California is the most expensive state for the 66th week in a row with Hawaii, Nevada, Washington, Oregon, Alaska and Arizona rounding out the top seven. Oregon is fifth for the second week in a row.

Like the rest of the country, all seven states in the region have week-over-week decreases. Nevada (-8 cents) has the largest decline in the region. Alaska (-2 cents) has the smallest weekly decrease in the region.

Like most other states in the nation, all seven states in the region are seeing minimal movement in pump prices again this week. California (-2 cents) has the largest weekly decline in the region. Hawaii (+1 cent) has the region’s largest weekly increase.

The refinery utilization rate on the West Coast fell from 84.4% to 84.0% for the week ending April 15. The rate has ranged between about 76% and 90% in the last year.
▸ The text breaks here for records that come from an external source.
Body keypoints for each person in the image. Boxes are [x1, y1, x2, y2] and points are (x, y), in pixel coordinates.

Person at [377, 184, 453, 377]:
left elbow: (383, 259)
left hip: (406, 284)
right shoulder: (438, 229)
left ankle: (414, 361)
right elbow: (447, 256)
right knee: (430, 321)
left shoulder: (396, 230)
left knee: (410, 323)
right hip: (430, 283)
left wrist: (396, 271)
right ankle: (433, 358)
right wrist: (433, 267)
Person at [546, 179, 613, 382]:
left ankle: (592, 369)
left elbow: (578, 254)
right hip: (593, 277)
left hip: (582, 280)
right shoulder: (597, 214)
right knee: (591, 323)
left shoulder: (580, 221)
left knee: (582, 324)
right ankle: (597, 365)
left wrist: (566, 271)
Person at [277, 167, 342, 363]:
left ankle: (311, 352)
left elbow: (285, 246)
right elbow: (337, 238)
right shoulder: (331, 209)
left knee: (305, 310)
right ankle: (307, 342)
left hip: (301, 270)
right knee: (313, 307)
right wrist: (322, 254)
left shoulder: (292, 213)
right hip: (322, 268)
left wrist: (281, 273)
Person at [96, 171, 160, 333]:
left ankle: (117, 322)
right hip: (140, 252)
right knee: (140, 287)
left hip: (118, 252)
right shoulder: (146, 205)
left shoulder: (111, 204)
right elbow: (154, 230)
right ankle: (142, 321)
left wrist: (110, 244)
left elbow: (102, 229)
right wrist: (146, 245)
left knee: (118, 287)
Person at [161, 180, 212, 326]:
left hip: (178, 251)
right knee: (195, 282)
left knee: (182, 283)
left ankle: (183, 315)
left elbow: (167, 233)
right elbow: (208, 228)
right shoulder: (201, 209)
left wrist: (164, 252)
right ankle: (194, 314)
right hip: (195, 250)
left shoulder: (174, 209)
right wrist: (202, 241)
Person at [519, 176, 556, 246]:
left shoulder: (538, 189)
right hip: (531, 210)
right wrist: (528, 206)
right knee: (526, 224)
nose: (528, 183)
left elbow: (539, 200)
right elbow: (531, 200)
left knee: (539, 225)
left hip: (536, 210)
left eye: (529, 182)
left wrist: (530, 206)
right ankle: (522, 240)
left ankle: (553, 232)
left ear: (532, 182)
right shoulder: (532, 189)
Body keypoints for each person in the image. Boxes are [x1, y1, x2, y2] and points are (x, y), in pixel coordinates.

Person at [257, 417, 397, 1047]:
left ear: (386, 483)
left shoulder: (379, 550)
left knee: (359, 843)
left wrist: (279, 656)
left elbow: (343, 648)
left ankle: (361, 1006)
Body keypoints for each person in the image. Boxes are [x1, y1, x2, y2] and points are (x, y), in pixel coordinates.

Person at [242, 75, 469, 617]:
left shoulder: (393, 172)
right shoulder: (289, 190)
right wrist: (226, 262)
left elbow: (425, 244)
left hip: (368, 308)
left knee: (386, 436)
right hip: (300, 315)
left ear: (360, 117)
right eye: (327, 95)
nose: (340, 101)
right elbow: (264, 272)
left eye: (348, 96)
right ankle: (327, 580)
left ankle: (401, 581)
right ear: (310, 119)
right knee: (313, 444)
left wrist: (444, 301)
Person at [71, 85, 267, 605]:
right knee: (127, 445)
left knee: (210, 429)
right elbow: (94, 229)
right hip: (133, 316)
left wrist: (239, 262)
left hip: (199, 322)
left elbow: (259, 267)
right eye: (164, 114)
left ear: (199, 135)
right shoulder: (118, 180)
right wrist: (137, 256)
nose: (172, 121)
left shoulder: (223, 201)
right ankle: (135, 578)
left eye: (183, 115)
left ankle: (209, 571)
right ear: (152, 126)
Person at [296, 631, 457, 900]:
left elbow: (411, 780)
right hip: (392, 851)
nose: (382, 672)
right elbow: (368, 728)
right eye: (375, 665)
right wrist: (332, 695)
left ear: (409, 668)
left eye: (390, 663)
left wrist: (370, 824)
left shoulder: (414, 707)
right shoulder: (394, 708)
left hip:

According to EIA’s latest weekly report, total gas stocks in the region fell from 30.09 million bbl to 29.60 million bbl.

Oil market dynamics

Crude prices weakened at the end of the day Friday due to demand concerns in Shanghai as fears of a demand-reducing slowdown in global economic activity loom.

Crude prices declined despite EIA reporting that total domestic oil inventories decreased by 8.1 million barrels to 413.7 million barrels. This week, crude prices could see further reductions if demand concerns continue to drag the market down.

At the close of Friday’s formal trading session, WTI decreased by $1.72 to settle at $102.07. At Monday’s formal trading session, WTI fell $3.53 to close at $98.54.

Today, crude is trading around $101, compared to $103 a week ago. Crude prices are about $36 more than a year ago.